Before In Treatment became a daily drama staple on HBO, it was Betipul, a low-budget, high-quality show widely regarded as one of the best programs ever created in Israel. The American version, which stars Gabriel Byrne as busy psychotherapist Paul Weston, has tweaked the script -- a fighter pilot is haunted by having killed civilians in Iraq, for example, instead of the West Bank -- and adds several original episodes. But HBO's In Treatment generally remains faithful to its parent in the Mideast.

The show, which concluded its eight-week second season earlier this month, premiered in 2005. It originated with Hagai Levi, who worked as an editor on the daily telenovellas that are trashy staples of daytime Israeli TV. At the time, American television's Tony Soprano-driven psychotherapy fad was already well under way. Levi, 45, had also studied psychology and been in treatment himself, providing the nucleus for the idea.

Aiming for the addictive potential of a soap but jettisoning the tepid dialogue and melodrama, Levi gambled that Israelis would be willing to watch an intellectual show consisting of little more than two people sitting in a room talking to each other -- and would be willing to do that every day. "Working on telenovellas, I saw the power of a daily series, one which becomes part of your routine and your life, and I wanted that," Levi said.

The format Levi came up with was original: For four days each week, the show's therapist, Reuven Dagan, would meet with a different patient, with the same one appearing every week on the same evening. On the fifth day, he would pour his heart out to his own shrink. The untried format was a risk for the cable company broadcasting the show. But it also was easy on the bottom line: With just two actors facing each other in a room, each episode cost a relatively cheap $25,000 to produce.

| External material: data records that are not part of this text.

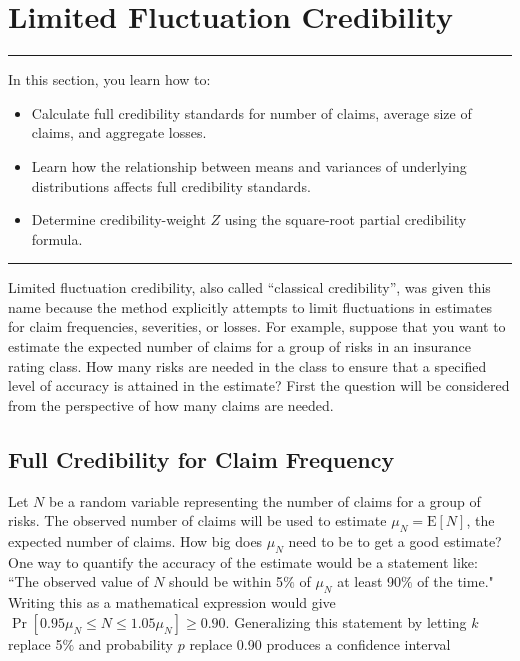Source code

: \documentclass[]{book}
\providecommand{\tightlist}{%
  \setlength{\itemsep}{0pt}\setlength{\parskip}{0pt}}
\theoremstyle{definition}
\theoremstyle{definition}
\theoremstyle{definition}
\theoremstyle{remark}
\begin{document}
\section{Limited Fluctuation
Credibility}\label{limited-fluctuation-credibility}

\begin{center}\rule{0.5\linewidth}{\linethickness}\end{center}

In this section, you learn how to:

\begin{itemize}
\tightlist
\item
  Calculate full credibility standards for number of claims, average
  size of claims, and aggregate losses.
\item
  Learn how the relationship between means and variances of underlying
  distributions affects full credibility standards.
\item
  Determine credibility-weight \(Z\) using the square-root partial
  credibility formula.
\end{itemize}

\begin{center}\rule{0.5\linewidth}{\linethickness}\end{center}

Limited fluctuation credibility, also called ``classical credibility'',
was given this name because the method explicitly attempts to limit
fluctuations in estimates for claim frequencies, severities, or losses.
For example, suppose that you want to estimate the expected number of
claims for a group of risks in an insurance rating class. How many risks
are needed in the class to ensure that a specified level of accuracy is
attained in the estimate? First the question will be considered from the
perspective of how many claims are needed.

\subsection{Full Credibility for Claim Frequency}\label{S:frequency}

Let \(N\) be a random variable representing the number of claims for a
group of risks. The observed number of claims will be used to estimate
\(\mu_N=\mathrm{E}[N]\), the expected number of claims. How big does
\(\mu_N\) need to be to get a good estimate? One way to quantify the
accuracy of the estimate would be a statement like: ``The observed value
of \(N\) should be within 5\(\%\) of \(\mu_N\) at least 90\(\%\) of the
time." Writing this as a mathematical expression would give
\(\Pr[0.95\mu_N\leq N \leq1.05\mu_N] \geq 0.90\). Generalizing this
statement by letting \(k\) replace 5\(\%\) and probability \(p\) replace
0.90 produces a confidence interval
\end{document}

The show included some of the country's most beloved actors. Ayelet Zurer, who appeared in Steven Spielberg's Munich, played Naama, a seductive young woman whose interest in Dagan exceeds professional help. In the American version, the character, renamed Laura, is played by Melissa George. For Dagan, the producers chose an actor seen as embodying something of the quintessential Israeli: Assi Dayan, the talented and famously dissolute son of Moshe Dayan, the one-eyed general who was the quintessential Israeli of an older and more heroic generation.

What allowed Betipul to be translated with relative ease for a U.S. audience was its tendency to shy away from overtly Israeli themes, like conflict with Palestinians, in favour of personal problems that would be familiar to anyone living in a Western country. For Levi, the show's creator, Betipul was never a distinctively Israeli show, though it did have Jewish undertones. Levi grew up in a religious home and attended seminaries where studies centered on ancient Jewish legal texts like the Talmud. "There is certainly something Talmudic about the back-and-forth, question-and-answer format of the show," he said.

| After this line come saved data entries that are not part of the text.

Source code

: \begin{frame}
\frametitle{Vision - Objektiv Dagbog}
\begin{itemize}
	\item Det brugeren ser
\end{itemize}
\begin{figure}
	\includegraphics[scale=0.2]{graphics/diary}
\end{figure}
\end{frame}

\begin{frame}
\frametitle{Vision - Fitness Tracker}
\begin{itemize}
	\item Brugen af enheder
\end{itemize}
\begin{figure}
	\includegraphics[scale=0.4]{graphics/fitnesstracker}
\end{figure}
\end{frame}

Selling the show to HBO marks a coming of age for Israel's TV industry, said Yaron Ten Brink, television critic for the Israeli mass circulation daily Yediot Ahronot. "People were sceptical -- they said if the idea was that good the Americans would have thought of it already," Ten Brink said. "This shows that a small industry without a lot money can develop strokes of brilliance with a low budget and do something that hasn't been seen before."

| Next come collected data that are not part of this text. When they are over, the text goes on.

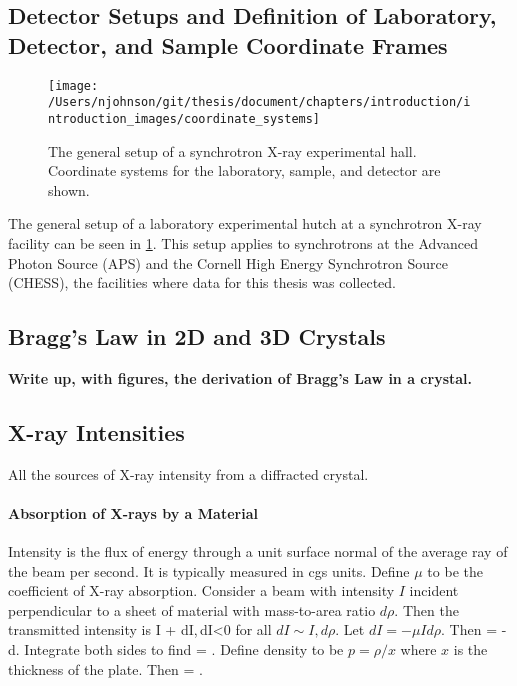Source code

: \subsection{Detector Setups and Definition of Laboratory, Detector, and Sample Coordinate Frames}\label{detector_setup}
\begin{figure}
	\texttt{[image: /Users/njohnson/git/thesis/document/chapters/introduction/introduction\_images/coordinate\_systems]}
	\caption{The general setup of a synchrotron X-ray experimental hall. Coordinate systems for the laboratory, sample, and detector are shown.}
	\label{coordinate_systems}
\end{figure}
The general setup of a laboratory experimental hutch at a synchrotron X-ray facility can be seen in \ref{coordinate_systems}. This setup applies to synchrotrons at the Advanced Photon Source (APS) and the Cornell High Energy Synchrotron Source (CHESS), the facilities where data for this thesis was collected.


\subsection{Bragg's Law in 2D and 3D Crystals}
\textbf{Write up, with figures, the derivation of Bragg's Law in a crystal.}


\subsection{X-ray Intensities}
All the sources of X-ray intensity from a diffracted crystal.

\paragraph{Absorption of X-rays by a Material}
Intensity is the flux of energy through a unit surface normal of the average ray of the beam per second. It is typically measured in cgs units. Define $\mu$ to be the coefficient of X-ray absorption. Consider a beam with intensity $I$ incident perpendicular to a sheet of material with mass-to-area ratio $d\rho$. Then the transmitted intensity is 
\eqn
	I + dI,\,dI<0
\equ
for all $dI\sim I,d\rho$. Let $dI = -\mu I d\rho$. Then
\eqn
{} = -\mu d\rho.
\equ
Integrate both sides to find
\eqn
	 = \exp{[-\mu\rho]}.
\equ
Define density to be $p = \rho/x$ where $x$ is the thickness of the plate. Then
\eqn
	 = \exp{[-\mu px]}.
	\label{intensity}
\equ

Levi used personal contacts in the U.S. television industry to get HBO's attention, and once the network's people had a look at his show they needed little convincing, said Rodrigo Garcia, executive producer of In Treatment. "The nature of the problems and conflicts it portrayed was elementary ... and universal, and we always thought it could very well translate to other cultures," Garcia stated.

Some alterations were made to make the characters more believable as Americans: "Voices and tone changed, of course, because aside from the nature of the conflicts, these were now American characters with different approaches to their problems and to interpersonal communication," according to Garcia. None of HBO's directors or actors viewed the Israeli series so they would have no preconceived notions of what the scenes should look like.

According to HBO, the show's episodes each average 2 million viewers. The success of Betipul may reflect Israelis' increasing acceptance of the idea of frequenting a psychiatrist's couch, which has developed as the country evolved from its early spartan and collective days to the more individualistic place it is today. "There is a lot more legitimacy to get help now than at any time in the past," said Dr. Roni Baht, the show's psychological consultant. "Today, there are places in Tel Aviv where if you're not in treatment people assume you lack depth."